-- Required work --
Within the data below, count every line that includes "brown" and report the total alone.

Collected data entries
--- START ---
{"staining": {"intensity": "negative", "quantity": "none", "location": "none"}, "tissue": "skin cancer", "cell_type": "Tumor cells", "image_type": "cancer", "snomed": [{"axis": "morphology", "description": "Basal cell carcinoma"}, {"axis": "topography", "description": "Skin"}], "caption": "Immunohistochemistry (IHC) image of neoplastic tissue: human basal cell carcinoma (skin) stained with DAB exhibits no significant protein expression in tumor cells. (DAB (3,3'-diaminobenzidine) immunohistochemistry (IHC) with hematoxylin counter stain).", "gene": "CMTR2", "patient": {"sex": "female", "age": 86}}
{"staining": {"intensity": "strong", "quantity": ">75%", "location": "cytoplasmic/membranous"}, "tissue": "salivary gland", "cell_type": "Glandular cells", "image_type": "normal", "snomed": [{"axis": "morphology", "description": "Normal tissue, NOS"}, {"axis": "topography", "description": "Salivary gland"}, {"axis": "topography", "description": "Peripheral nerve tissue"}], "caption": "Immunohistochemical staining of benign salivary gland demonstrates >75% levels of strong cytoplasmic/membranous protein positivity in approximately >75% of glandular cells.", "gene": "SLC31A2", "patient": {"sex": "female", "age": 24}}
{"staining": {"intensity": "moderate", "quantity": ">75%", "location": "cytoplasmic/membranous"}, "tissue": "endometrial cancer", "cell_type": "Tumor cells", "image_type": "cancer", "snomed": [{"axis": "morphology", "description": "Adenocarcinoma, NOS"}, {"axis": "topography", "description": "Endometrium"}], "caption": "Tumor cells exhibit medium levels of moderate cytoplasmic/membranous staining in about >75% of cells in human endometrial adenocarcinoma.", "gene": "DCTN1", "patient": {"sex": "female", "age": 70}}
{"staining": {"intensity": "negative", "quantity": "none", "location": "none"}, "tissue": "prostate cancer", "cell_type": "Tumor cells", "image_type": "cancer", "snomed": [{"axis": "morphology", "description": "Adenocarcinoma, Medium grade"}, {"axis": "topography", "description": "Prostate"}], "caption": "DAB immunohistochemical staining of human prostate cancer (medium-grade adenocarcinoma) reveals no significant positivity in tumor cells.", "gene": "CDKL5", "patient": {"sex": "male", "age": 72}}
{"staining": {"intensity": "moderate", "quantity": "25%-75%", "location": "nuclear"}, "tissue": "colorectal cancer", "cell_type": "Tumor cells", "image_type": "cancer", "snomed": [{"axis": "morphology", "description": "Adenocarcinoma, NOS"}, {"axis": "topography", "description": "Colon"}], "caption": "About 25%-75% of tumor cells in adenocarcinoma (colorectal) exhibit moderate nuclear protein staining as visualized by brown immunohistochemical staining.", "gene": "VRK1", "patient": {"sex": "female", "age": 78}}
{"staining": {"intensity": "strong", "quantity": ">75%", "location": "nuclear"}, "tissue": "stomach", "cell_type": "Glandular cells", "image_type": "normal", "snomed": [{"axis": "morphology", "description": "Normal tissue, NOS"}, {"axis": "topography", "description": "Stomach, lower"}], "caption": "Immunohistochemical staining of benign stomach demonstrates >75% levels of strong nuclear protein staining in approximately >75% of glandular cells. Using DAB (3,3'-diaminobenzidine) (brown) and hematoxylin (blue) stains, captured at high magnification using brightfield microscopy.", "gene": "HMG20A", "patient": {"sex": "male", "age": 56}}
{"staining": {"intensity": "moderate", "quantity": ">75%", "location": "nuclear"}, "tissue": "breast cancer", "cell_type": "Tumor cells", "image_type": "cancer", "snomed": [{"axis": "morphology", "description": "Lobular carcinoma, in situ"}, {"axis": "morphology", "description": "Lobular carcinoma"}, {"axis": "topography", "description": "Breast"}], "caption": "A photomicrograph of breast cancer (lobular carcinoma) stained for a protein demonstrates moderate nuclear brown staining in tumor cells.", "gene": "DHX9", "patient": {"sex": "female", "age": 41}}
--- END ---
-- Completed task --
3